WASHINGTON (AP) — Nevada votes next and then South Carolina. But top Democrats vying for their party’s presidential nomination are already looking ahead to the biggest prize on the primary calendar: Super Tuesday, the slate of contests when more than a dozen states go to the polls.

Sen. Elizabeth Warren is holding a town hall on Thursday night in the Washington suburb of Arlington, Virginia, a day before Sen. Bernie Sanders makes two North Carolina stops, then hits Texas. Pete Buttigieg, the former mayor of South Bend, Indiana, will campaign in California between fundraisers in San Francisco and Silicon Valley.

All four states vote March 3, along with a crush of others, from Alabama to Colorado and from Maine to Utah, as well as Warren’s home state of Massachusetts and Sanders’ native Vermont. More than 1,300 delegates to the Democratic National Convention are at stake, about a third of the total.

The focus on Super Tuesday comes at a pivotal point in the campaign. For Sanders and Buttigieg, who have emerged in strong positions after contests in Iowa and New Hampshire, the travel gives them an opportunity to show their national appeal and woo larger concentrations of nonwhite voters. For struggling candidates like Warren, it’s a signal that they are still in the fight.

And for everyone, it’s a chance to prove they won’t cede this swath of delegate-rich states to Michael Bloomberg, the billionaire former New York mayor who has spent months building his campaign around Super Tuesday. He campaigned in Tennessee on Wednesday and will be in Texas and North Carolina on Thursday.

“All bets are off this cycle,” said Texas Democratic strategist Colin Strother, who is bullish on Bloomberg’s chances of resonating in his state and beyond.

So far, there’s no sign that candidates are completely bypassing Nevada or South Carolina. Every leading contender will be in Nevada this weekend as early voting begins. Democrats will caucus there on Feb. 22.

But some are shifting their resources as they begin an awkward balancing act of paying attention to the remaining early states while stockpiling enough money to keep themselves in the conversation in the bevy of contests unfolding next month. Warren, for instance, will be in South Carolina on Friday but is pulling television advertising from the state after this weekend. Some of that money will instead go to the Super Tuesday state of Maine.

Bloomberg, who is self-funding his campaign, doesn’t have to make such considerations. He’s skipped the first four states to deploy a political shock-and-awe campaign after that, spending heavily on television ads while already hiring more than 2,100 staffers in 40 states and U.S. territories, including all voting on Super Tuesday.

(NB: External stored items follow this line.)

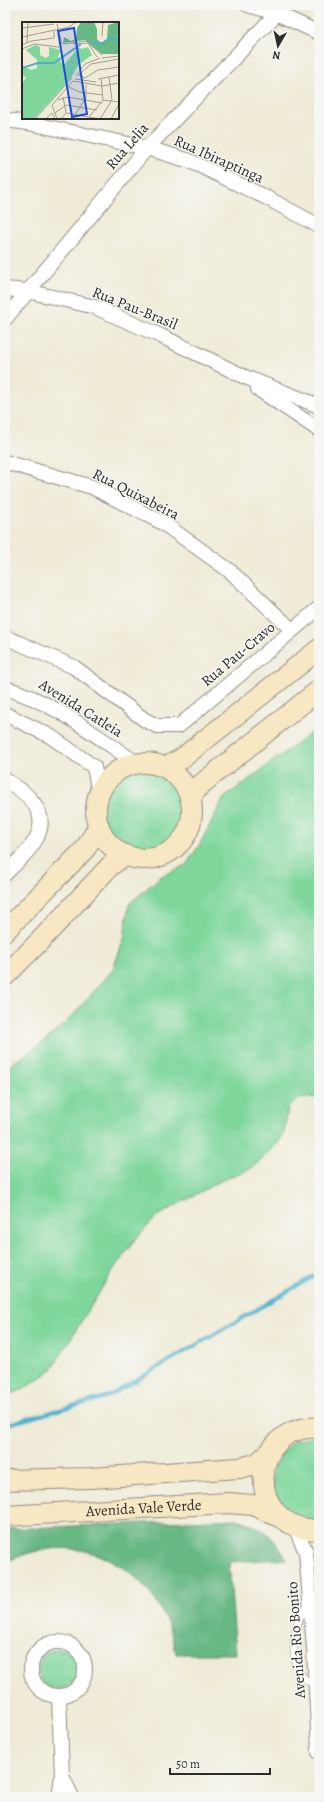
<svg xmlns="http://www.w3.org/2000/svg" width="324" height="1802" font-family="Alegreya,serif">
	<rect width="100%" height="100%" fill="#f6f6f2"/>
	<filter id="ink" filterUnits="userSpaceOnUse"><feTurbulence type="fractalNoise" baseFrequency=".025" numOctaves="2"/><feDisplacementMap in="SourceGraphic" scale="8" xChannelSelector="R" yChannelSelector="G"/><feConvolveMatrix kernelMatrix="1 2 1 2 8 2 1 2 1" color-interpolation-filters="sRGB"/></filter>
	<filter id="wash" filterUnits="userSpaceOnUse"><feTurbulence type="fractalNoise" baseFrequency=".012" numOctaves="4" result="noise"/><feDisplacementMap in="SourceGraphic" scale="16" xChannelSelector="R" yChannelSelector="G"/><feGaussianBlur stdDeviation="0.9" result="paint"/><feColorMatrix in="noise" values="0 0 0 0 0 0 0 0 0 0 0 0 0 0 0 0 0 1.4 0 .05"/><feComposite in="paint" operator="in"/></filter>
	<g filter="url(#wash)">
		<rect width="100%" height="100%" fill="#efebd7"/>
		<!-- green -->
		<path fill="#7fd79c" stroke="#558164" d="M319,727V1097L297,1099L288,1107L284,1133L278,1143L252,1168L220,1181L157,1216L134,1241L113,1270L52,1369L24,1389L5,1396V1069L38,1046L66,1023L113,970L124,938L129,904L160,877L186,865L200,844L224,798Z
			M102 811a42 42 0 1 1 84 0a42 42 0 1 1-84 0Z
			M319,1437V1521H309L287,1512L273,1492V1468L286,1447L296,1440Z
			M38 1669a20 20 0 1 1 40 0a20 20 0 1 1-40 0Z"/>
		<!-- forest -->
		<path fill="#67b884" stroke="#497258" d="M235,1519C259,1524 275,1536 286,1559L229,1562L236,1654H176C163,1572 82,1522 5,1563V1529Z"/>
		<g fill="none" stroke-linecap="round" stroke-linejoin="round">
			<!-- stream -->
			<path stroke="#4fb0ce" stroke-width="4" d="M5,1425L109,1396L319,1273"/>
		</g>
	</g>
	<g filter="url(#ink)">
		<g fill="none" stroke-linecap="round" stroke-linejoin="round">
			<defs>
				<path id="lane" d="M309,1605C306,1608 302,1613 300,1617C293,1634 289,1666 305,1679C308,1681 312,1683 316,1685"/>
				<path id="street" d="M248,5L276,13L319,33
					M5,120L29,123L147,148L190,161L267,198L319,226
					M5,289L27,291L95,307L161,336L245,377L319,406
					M5,319L147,148L285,5
					M258,389L319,430
					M5,462L92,487L163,523L230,571L292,630
					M5,637L74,667L145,720L157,726H179L319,608
					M5,688C54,702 95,735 136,763
					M5,714L50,736L94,767L99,793
					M5,780C25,791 50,811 37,837C30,851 16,863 5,874
					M295,1527L306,1552L314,1648L319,1752
					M31 1669a27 27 0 1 1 54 0a27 27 0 1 1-54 0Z
					M62,1776L72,1797
					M59,1797L62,1776L59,1697"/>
				<g id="secondary">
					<circle cx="144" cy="811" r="48"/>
					<path d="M165,767L181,759L319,649"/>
					<path d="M191,797L199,786L319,690"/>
					<path d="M5,931L85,849L99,826"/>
					<path d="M5,976L39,942L111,865L125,855"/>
					<path d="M319,1428C247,1423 243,1530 319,1530"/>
					<path d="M5,1480L91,1478L239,1468L256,1464L270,1452"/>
					<path id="s1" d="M5,1516L228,1503L253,1505L279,1517"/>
				</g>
			</defs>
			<!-- lane casing -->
			<use href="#lane" stroke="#8d8b81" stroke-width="8"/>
			<!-- street casing -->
			<use href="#street" stroke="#8d8b81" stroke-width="16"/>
			<!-- secondary casing -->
			<use href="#secondary" stroke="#8d8b81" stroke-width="22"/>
			<!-- lane -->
			<use href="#lane" stroke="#fff" stroke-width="7"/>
			<!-- street -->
			<use href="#street" stroke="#fff" stroke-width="14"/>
			<!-- secondary -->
			<use href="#secondary" stroke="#f7e8c3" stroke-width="20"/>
		</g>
	</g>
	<g text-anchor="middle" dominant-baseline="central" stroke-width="3" stroke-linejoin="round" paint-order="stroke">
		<!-- street labels -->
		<g font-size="15" fill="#2b2b2b" stroke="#f6f6f2">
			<text transform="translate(127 146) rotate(-49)">Rua Lelia</text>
			<text transform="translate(219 159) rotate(24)">Rua Ibiraptinga</text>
			<text transform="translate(135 308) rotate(22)">Rua Pau-Brasil</text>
			<text transform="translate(136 494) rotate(27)">Rua Quixabeira</text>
			<text transform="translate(238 654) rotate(-40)">Rua Pau-Cravo</text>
			<text transform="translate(81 708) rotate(32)">Avenida Catleia</text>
			<text stroke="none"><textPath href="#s1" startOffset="139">Avenida Vale Verde</textPath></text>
			<text transform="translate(296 1640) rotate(-94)">Avenida Rio Bonito</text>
		</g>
	</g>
	<!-- overview -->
	<g transform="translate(22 22)">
		<rect width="97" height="97" fill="#efebd7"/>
		<path d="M13,23L18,25V33L24,36L27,34V25L39,28L36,34L40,42H43L57,25L60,27L66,25L70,33L56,43L49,56L13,96L0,97V61L4,56L0,52V44L10,48L15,46V38L4,28Z" fill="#7fd79c"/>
		<path d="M59,0H72L75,7V17L79,21L85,17L86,3L97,0V32H80L63,18L41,21L42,15L49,19L54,17L55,6Z" fill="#67b884"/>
		<path fill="none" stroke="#4fb0ce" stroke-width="2" d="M69,21H81L88,16L97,19M0,46L16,41H32L59,22"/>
		<path fill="none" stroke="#a19e92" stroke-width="1" d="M35,2L40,22M0,6L32,2M80,14L81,0M0,15L47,5L54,0M5,21L6,0M41,22L64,19L80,33M51,22L66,21L75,35M0,23L9,19L32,16V9M0,27L12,22L37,25M80,36L97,34M97,37L69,42L57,53L63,56L76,48L97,45M54,54L63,42L78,36M53,57L74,60M76,57L97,53M47,65L57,70L81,73M41,75L44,91M36,78L46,75L80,81M81,78L97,80M33,91L44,83L75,88M67,95L81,78L79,56M13,97L50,56M24,97L30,91L33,97M35,97L30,83L51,59L80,64L97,61M39,97L44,91L78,97M50,97L64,76V63M78,97L90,78L87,55M89,97L97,82"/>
		<path fill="#1d4ed8" fill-opacity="0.15" stroke="#1d4ed8" stroke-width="2" d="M52,6L65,92L50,95L36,9Z"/>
		<rect width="97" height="97" fill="none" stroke="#2b2b2b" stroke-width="2"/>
	</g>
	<!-- margin -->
	<rect width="324" height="1802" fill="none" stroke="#f6f6f2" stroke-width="20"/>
	<!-- north arrow -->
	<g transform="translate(278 46) rotate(189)" stroke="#f6f6f2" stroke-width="3" paint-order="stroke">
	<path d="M0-3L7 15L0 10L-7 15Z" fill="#2b2b2b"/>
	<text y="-6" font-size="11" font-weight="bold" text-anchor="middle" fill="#2b2b2b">N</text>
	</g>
	<!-- scale -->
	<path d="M170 1768v6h100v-6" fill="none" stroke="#2b2b2b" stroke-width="2"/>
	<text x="176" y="1768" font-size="12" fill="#2b2b2b" stroke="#f6f6f2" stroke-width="3" paint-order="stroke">50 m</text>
</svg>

Past candidates have tried to forgo the early states in favor of larger ones voting later, with little success — including another former New York mayor, Rudy Giuliani, in 2008. But Bloomberg is making a larger bet on doing so than anyone has. He’s worth an estimated $60 billion and has already spent more than $200 million to hastily build a campaign infrastructure — with promises of plenty more where that came from.